Interstitial Cystitis/Painful Bladder Syndrome(IC/PBS) is a chronic inflammation of the urinary bladder, consisting of irritative voiding symptoms; frequent and urgent urination and pain referred to the pelvic region or the bladder upon filling, lack of other pathology. The pathophysiology of interstitial cystitis (IC) is enigmatic. The impaired urothelium of bladder and autoimmunity might lead the underlying pathology. One of the shortcomings in IC/PBS research has been the lack of an appropriate animal model.
In the current study, we show that the bladder specific Uroplakin 3A (UPK3A)-derived immunogenic UPK3A 65-84 peptide is capable of targeting experimental autoimmune cystitis (EAC) in BALB/c mice. We determined an immunogenic peptide from the known sequence of UPK3A based on having the binding motif for IAd MHC class II molecules expressed in BALB/c mice. The highly antigen-specific proliferative response to UPK3A 65-84 was determined by proliferation assays. Active immunization with the UPK3A 65-84 peptide resulted in increased micturition frequency and decreased urine output per micturition by FVC along with the increased pelvic pain response to von Frey Filaments, and decrease intercontractile intervals, bladder compliance and bladder capacity in CMG after 5 weeks of immunization compared to control group.
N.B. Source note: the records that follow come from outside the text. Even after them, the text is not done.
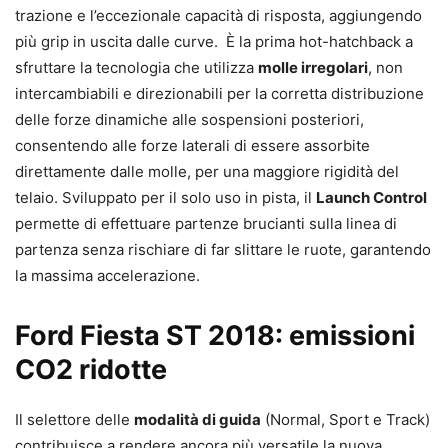
trazione e l’eccezionale capacità di risposta, aggiungendo
più grip in uscita dalle curve. È la prima hot-hatchback a
sfruttare la tecnologia che utilizza
molle irregolari
, non
intercambiabili e direzionabili per la corretta distribuzione
delle forze dinamiche alle sospensioni posteriori,
consentendo alle forze laterali di essere assorbite
direttamente dalle molle, per una maggiore rigidità del
telaio. Sviluppato per il solo uso in pista, il
Launch Control
permette di effettuare partenze brucianti sulla linea di
partenza senza rischiare di far slittare le ruote, garantendo
la massima accelerazione.
Ford Fiesta ST 2018: emissioni
CO2 ridotte
Il selettore delle
modalità di guida
(Normal, Sport e Track)
contribuisce a rendere ancora più versatile la nuova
The recall responses of LNC to UPK3A 65-84 showed selectively activated CD4+ T-cells with a proinflammatory Th1-like phenotype. Immunocytochemical analysis showed that immunization with UPK3A 65-84 peptide resulted in T-cell infiltration of the bladder. The ratio of bladder weight to body weight was increased in EAC mice simply showing bladder inflammation. The elevated gene expression levels of TNF-α, IFN-γ, IL-17A, and IL-1β were confined to the bladder but not in other organs. T-cell induction of EAC was identified by showing significantly increased micturition frequency and decreased output per micturition by FVC along with the increased pelvic pain response to von Frey monofilament stimulus after adoptive transfer of peptide-activated CD4+ T-cells into naïve BALB/c hosts.
Our study provides the creation of an advanced and more specific EAC model manifesting all three major phenotypes of IC/PBS by inoculation of mice with, and eliciting an immune response to, tissue specific peptide derived from the Uroplakin of the bladder urothelium. These findings qualify this animal model as a contemporary model for future exploration of pathogenesis and therapeutic intervention of IC/PBS.